Tarefa A →
No trecho sobre Gana, o que acontecia antigamente com quem roubava?

Trecho do texto →
··········

De acordo com meu avô nos dias, nos dias que não existiam o cristianismo e nem os sistemas modernos de governo, na África reis, rainhas e outros líderes comandavam seus impérios como chefes de estado e julgavam casos de acordo com as regras e regulamentações de seus reinos. Aqueles que desobedeciam as leis eram punidos e os que as obedeciam e se sacrificavam pela terra eram generosamente recompensados. No entanto cada terra tinha sua prisão que não eram feitas para abrigar um grande número de criminosos, sendo assim aqueles que matavam eram mortos, os que roubavam tinham que pagar pelo que roubaram, os que dormiam com outras mulheres eram banidos por isso e crianças que desobedeciam os mais velhos também sofriam punições. Meu país Gana, localizado na África Ocidental foi no passado praticamente um quartel general de negócios relacionados a escravidão aonde escravos de diferentes partes do continente eram trazidos e então negociados para embarcarem em caravelas mundo afora.

Quando os estranhos brancos chegaram pela primeira vez, nossos ancestrais não estavam certos de suas reais intenções, então a maioria das comunidades se moveram para bem longe de sua terra natal, mas os homens brancos conseguiram convencer alguns líderes que não chegaram aqui para trazer o mal e sim para trazer boas noticias (Cristianismo e a Bíblia) e também para negociar com o povo local. Alguns chefes ao longo do tempo foram aceitando que os estranhos se alocassem em suas terras, os viajantes brancos então começaram a construir centros missionários usados para rezar e negociar com os nativos. Porém o homem branco posteriormente aumentou o número de centros missionários que foram crescendo até se tornarem igrejas e catedrais, virando assim fortes e castelos que eram usados para abrigar os primeiros escravos que seriam enviados pra fora da África.

··········

Tarefa B →
Repita, dentre as linhas fornecidas abaixo, da linha com "yellow pentagon at" até a linha com "cyan square at", ambas incluídas.

Linhas fornecidas →

··········

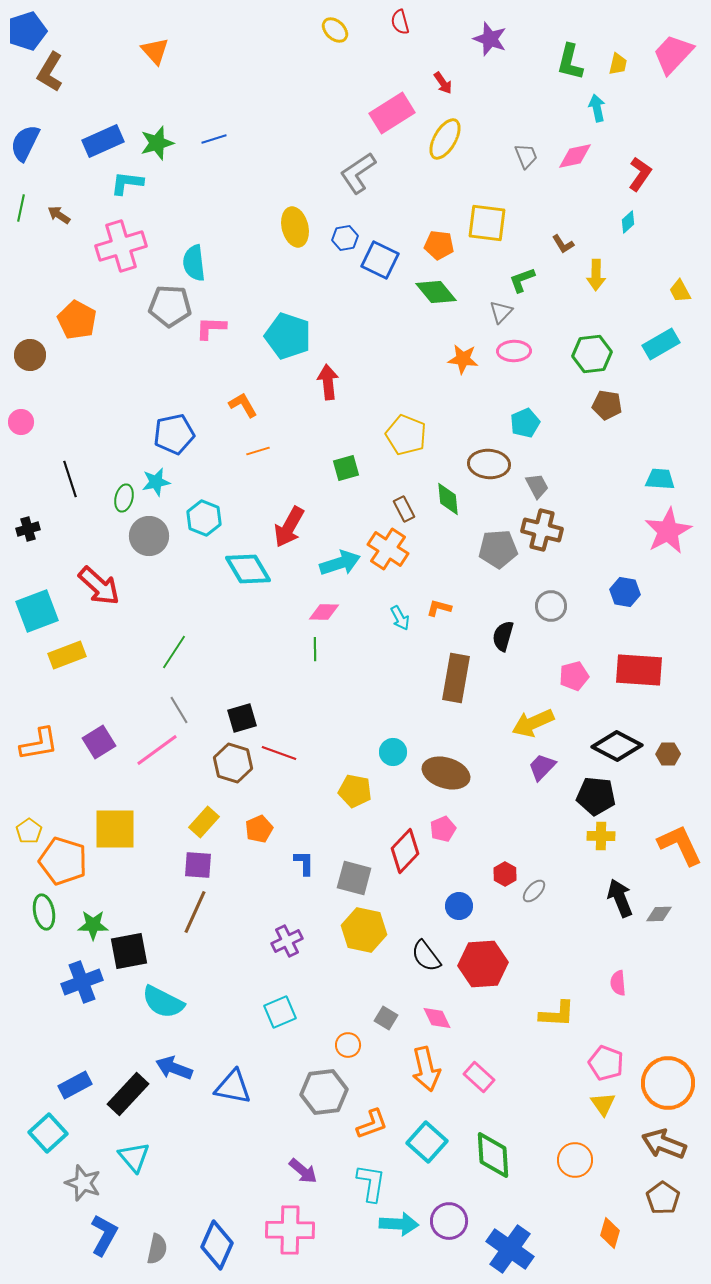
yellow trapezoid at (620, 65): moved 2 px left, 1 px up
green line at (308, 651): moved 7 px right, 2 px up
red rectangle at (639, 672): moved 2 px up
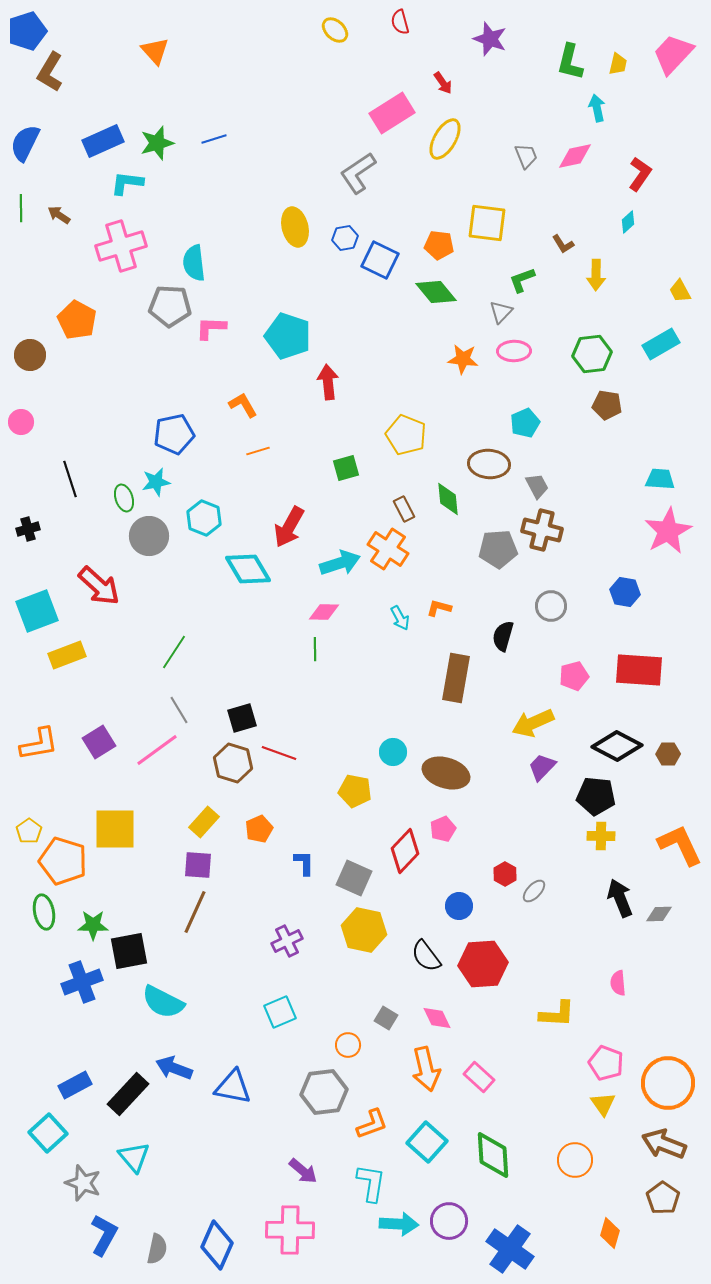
green line at (21, 208): rotated 12 degrees counterclockwise
green ellipse at (124, 498): rotated 32 degrees counterclockwise
gray square at (354, 878): rotated 9 degrees clockwise
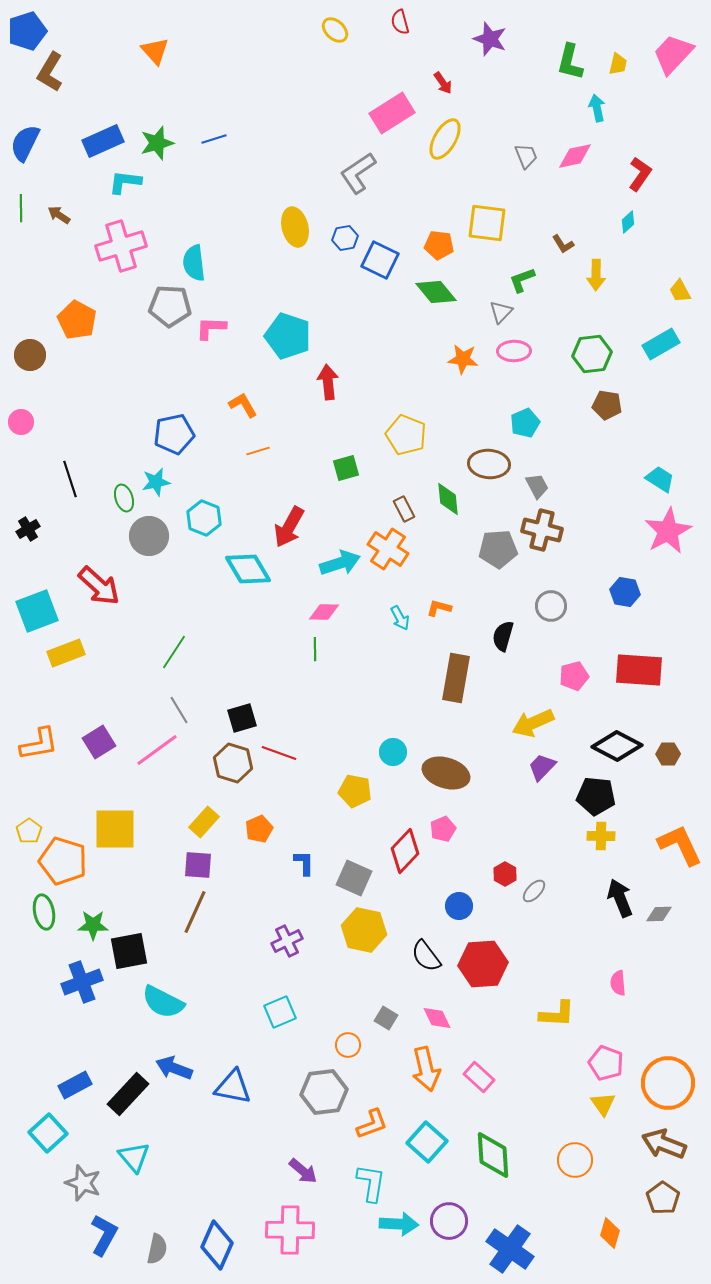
cyan L-shape at (127, 183): moved 2 px left, 1 px up
cyan trapezoid at (660, 479): rotated 28 degrees clockwise
black cross at (28, 529): rotated 15 degrees counterclockwise
yellow rectangle at (67, 655): moved 1 px left, 2 px up
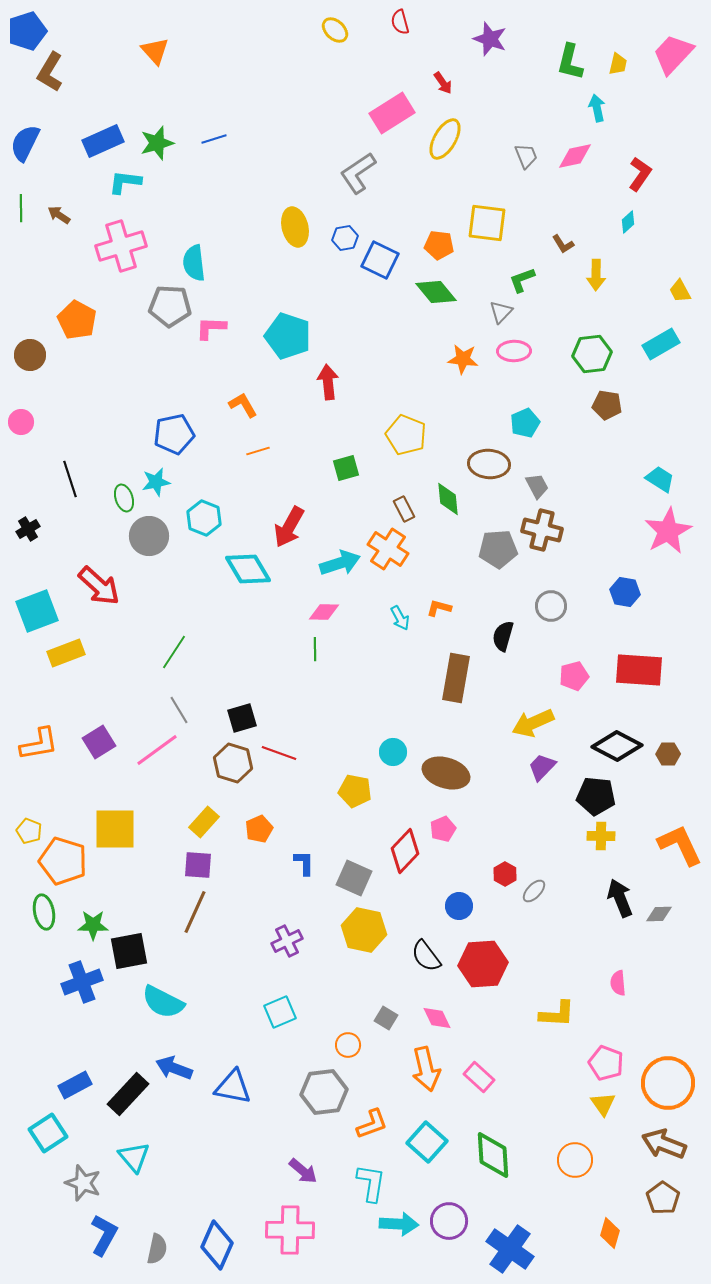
yellow pentagon at (29, 831): rotated 15 degrees counterclockwise
cyan square at (48, 1133): rotated 9 degrees clockwise
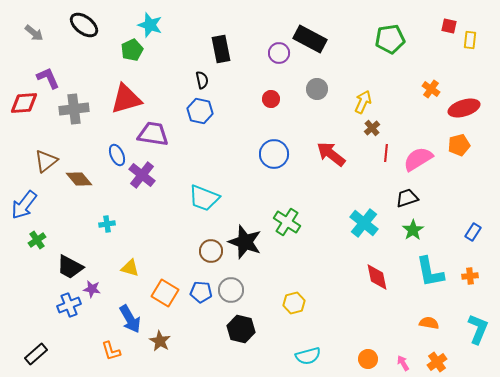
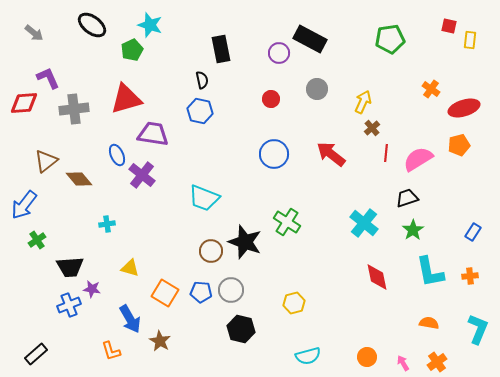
black ellipse at (84, 25): moved 8 px right
black trapezoid at (70, 267): rotated 32 degrees counterclockwise
orange circle at (368, 359): moved 1 px left, 2 px up
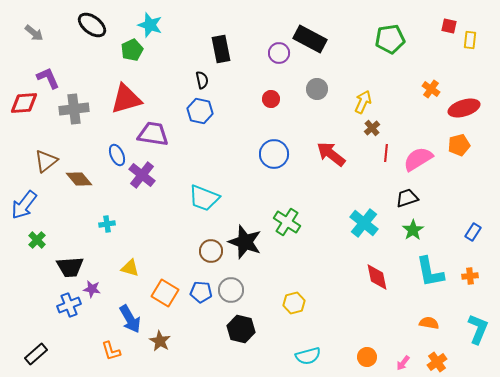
green cross at (37, 240): rotated 12 degrees counterclockwise
pink arrow at (403, 363): rotated 112 degrees counterclockwise
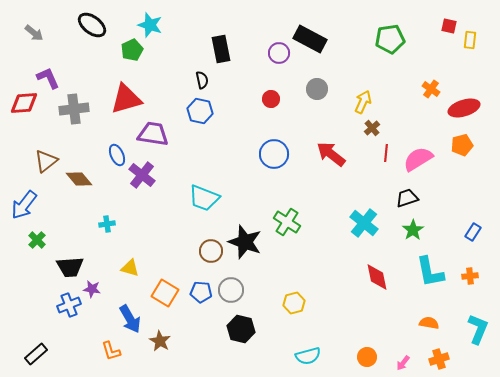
orange pentagon at (459, 145): moved 3 px right
orange cross at (437, 362): moved 2 px right, 3 px up; rotated 18 degrees clockwise
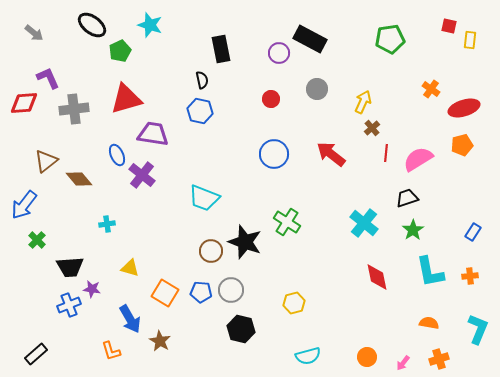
green pentagon at (132, 50): moved 12 px left, 1 px down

··········

Resposta A →
Tinha que pagar pelo que roubou.

Resposta B →
yellow pentagon at (29, 831): rotated 15 degrees counterclockwise
cyan square at (48, 1133): rotated 9 degrees clockwise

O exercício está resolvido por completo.